Pada circle ini terlihat kebiasaan ikut – ikutan disebut dengan konformitas. Konformitas sendiri merupakan fenomena perubahan perilaku ingin sesuai atau sama dengan orang di sekitar misalnya cara diet harus sama. Sedangkan circle pertemanan toxic, sering terjadi bullying pada remaja putri misal tentang berat badan kurang ideal sehingga remaja tersebut memilih untuk melakukan diet ketat yang berisiko terkena anemia. Selain perilaku diet, teman sebaya juga dapat mempengaruhi aktivitas fisik. Aktivitas fisik adalah bagian perilaku hidup bersih dan sehat. Remaja yang tidak rutin melakukan aktivitas fisik 4 kali lebih berisiko mengalami kejadian anemia dibandingkan remaja yang melakukan aktivitas fisik rutin.
Kementerian Kesehatan melakukan upaya penanggulangan anemia pada remaja putri, termasuk gaya hidup kekinian. Upaya ini difokuskan pada kegiatan promosi dan pencegahan. Kegiatan promosi diharapkan remaja putri memiliki pengetahuan mengenai pemenuhan gizi seimbang dan baik untuk tubuh, mengetahui gejala anemia, serta dampak yang akan terjadi. Pengetahuan yang baik akan membentuk sikap dan perilaku yang baik pula, khususnya dalam pemilihan makanan dan minuman ketika nongkrong di kafe. Saat gejala anemia terjadi, remaja bisa memeriksakan diri di pelayanan kesehatan terdekat sehingga dilakukan pengobatan agar tidak lebih parah.

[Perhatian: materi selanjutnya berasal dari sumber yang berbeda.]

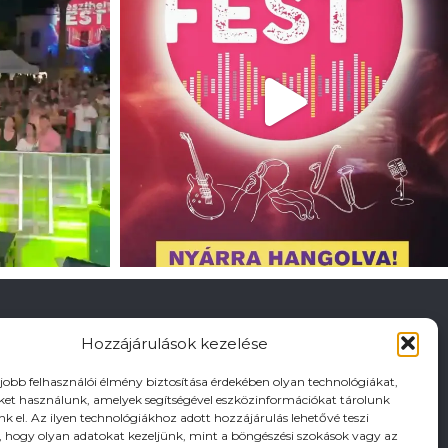
Hozzájárulások kezelése
gjobb felhasználói élmény biztosítása érdekében olyan technológiákat,
iket használunk, amelyek segítségével eszközinformációkat tárolunk
nk el. Az ilyen technológiákhoz adott hozzájárulás lehetővé teszi
hogy olyan adatokat kezeljünk, mint a böngészési szokások vagy az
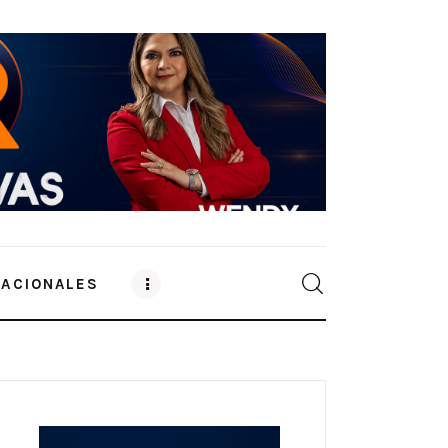
NACIONALES
0
Comments
SHARE POST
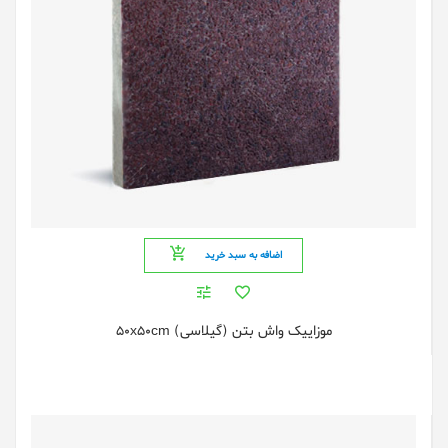
اضافه به سبد خرید
موزاییک واش بتن (گیلاسی) 50x50cm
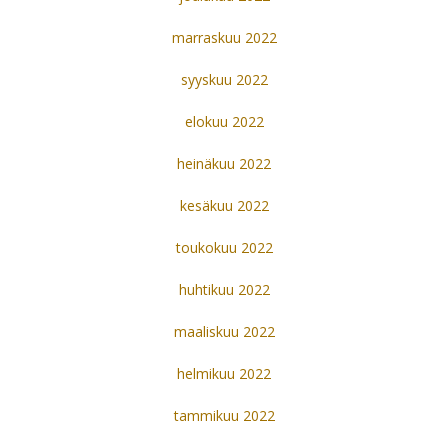
marraskuu 2022
syyskuu 2022
elokuu 2022
heinäkuu 2022
kesäkuu 2022
toukokuu 2022
huhtikuu 2022
maaliskuu 2022
helmikuu 2022
tammikuu 2022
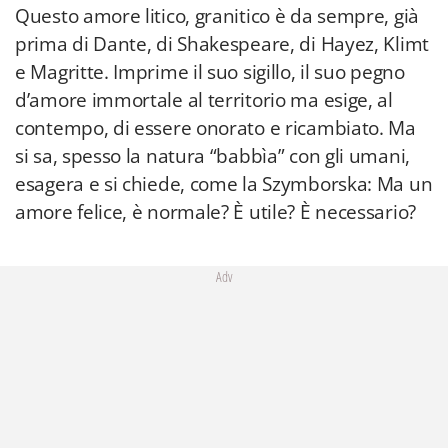
Questo amore litico, granitico è da sempre, già
prima di Dante, di Shakespeare, di Hayez, Klimt
e Magritte. Imprime il suo sigillo, il suo pegno
d’amore immortale al territorio ma esige, al
contempo, di essere onorato e ricambiato. Ma
si sa, spesso la natura “babbìa” con gli umani,
esagera e si chiede, come la Szymborska: Ma un
amore felice, è normale? È utile? È necessario?
Adv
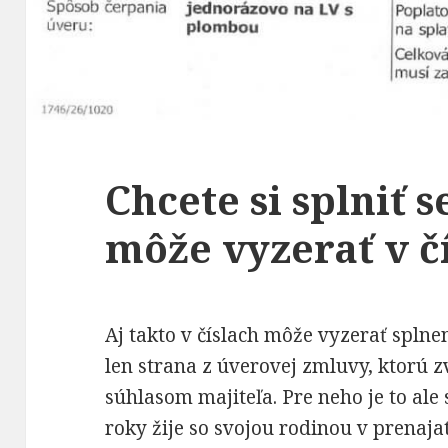
Chcete si splniť 
môže vyzerať v č
Aj takto v číslach môže vyzerať splnen
len strana z úverovej zmluvy, ktorú
súhlasom majiteľa. Pre neho je to ale
roky žije so svojou rodinou v prenaja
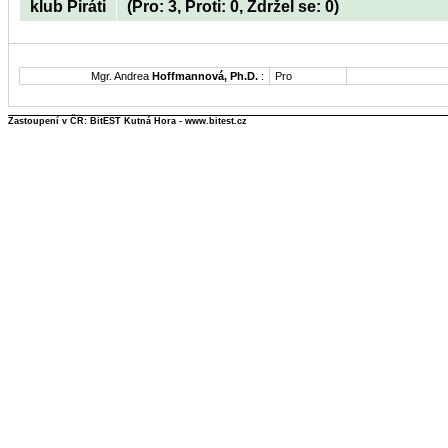
klub Piráti
(Pro: 3, Proti: 0, Zdržel se: 0)
Mgr. Andrea
Hoffmannová, Ph.D.
:
Pro
Zastoupení v ČR: BitEST Kutná Hora - www.bitest.cz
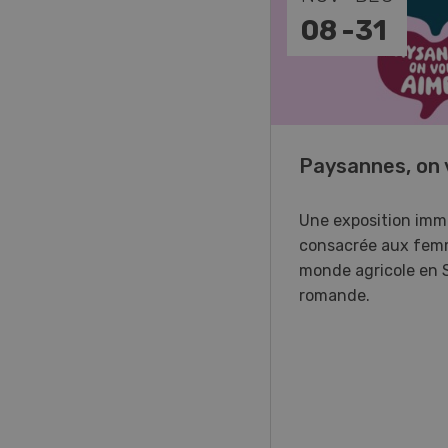
-
11
08
-
31
o Days 2026
Paysannes, on 
r Forstmaschinen vous
Une exposition imm
e aux DemoDays 2026 à
consacrée aux fem
isbach pour des
monde agricole en 
strations en direct et la
romande.
ère suisse du nouveau
ur à 8 roues.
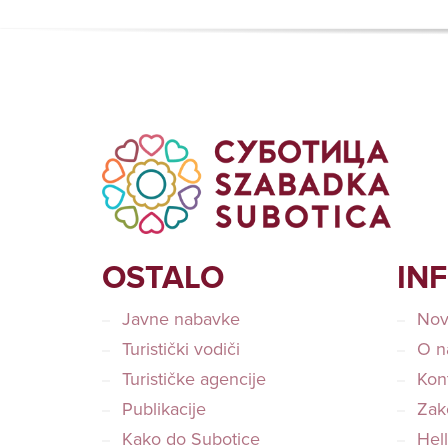
OSTALO
IN
Javne nabavke
Nov
Turistički vodiči
O n
Turističke agencije
Kon
Publikacije
Zako
Kako do Subotice
Hel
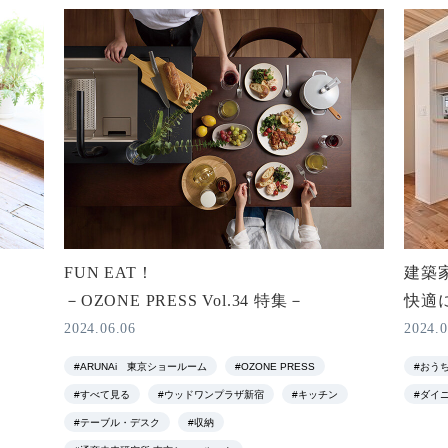
FUN EAT！
建築
－OZONE PRESS Vol.34 特集－
快適
2024.06.06
2024.0
#ARUNAi 東京ショールーム
#OZONE PRESS
#おう
#すべて見る
#ウッドワンプラザ新宿
#キッチン
#ダイ
#テーブル・デスク
#収納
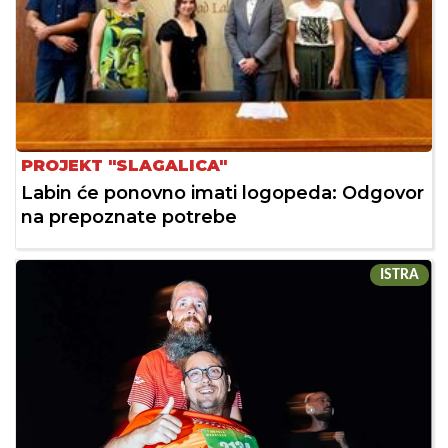
PROJEKT "SLAGALICA"
Labin će ponovno imati logopeda: Odgovor
na prepoznate potrebe
ISTRA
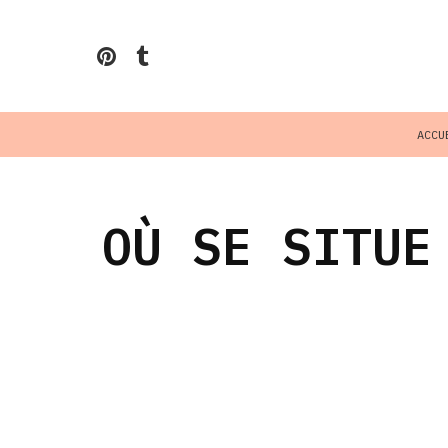
ACCU
OÙ SE SITUE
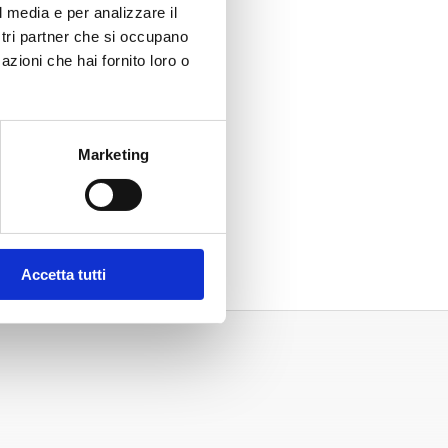
l media e per analizzare il
ostri partner che si occupano
azioni che hai fornito loro o
Marketing
Accetta tutti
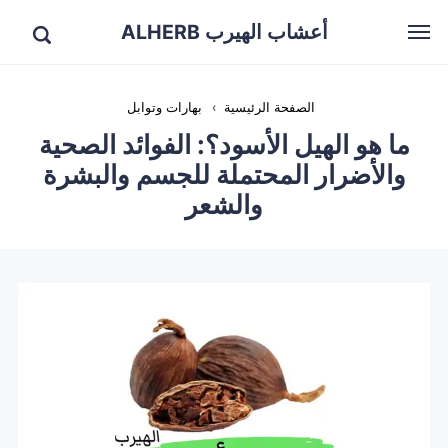
أعشاب الهيرب ALHERB
الصفحة الرئيسية
›
بهارات وتوابل
ما هو الهيل الأسود؟: الفوائد الصحية
والأضرار المحتملة للجسم والبشرة
والشعر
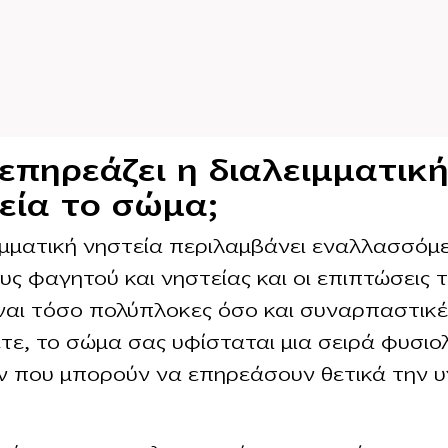
επηρεάζει η διαλειμματικ
εία το σώμα;
ιμματική νηστεία περιλαμβάνει εναλλασσόμ
υς φαγητού και νηστείας και οι επιπτώσεις 
ναι τόσο πολύπλοκες όσο και συναρπαστικέ
τε, το σώμα σας υφίσταται μια σειρά φυσιο
 που μπορούν να επηρεάσουν θετικά την υ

Perlu menjadi perhatian khusus dari semua pihak untuk mencegah dan mengurangi kejadian anemia, termasuk dari remaja putri itu sendiri. Gaya hidup kekinian tetap bisa dilakukan oleh remaja putri, namun dengan memperhatikan beberapa hal yakni dalam pemilihan jenis makanan, waktu konsumsi makanan/minuman yang mengandung zat penghambat penyerapan zat besi, perilaku diet, dan aktivitas fisik (olahraga). Anemia pada remaja putri akan berimplikasi jangka panjang pada tahap kehidupan, karena remaja putri adalah calon ibu. Jika anemia belum teratasi akan meningkatkan risiko bayi mengalami stunting. Oleh karena itu, penting dilakukan penanganan sedini mungkin agar sebagian besar masalah terkait anemia dan berbagai risiko penyakit lainnya dapat dihindari.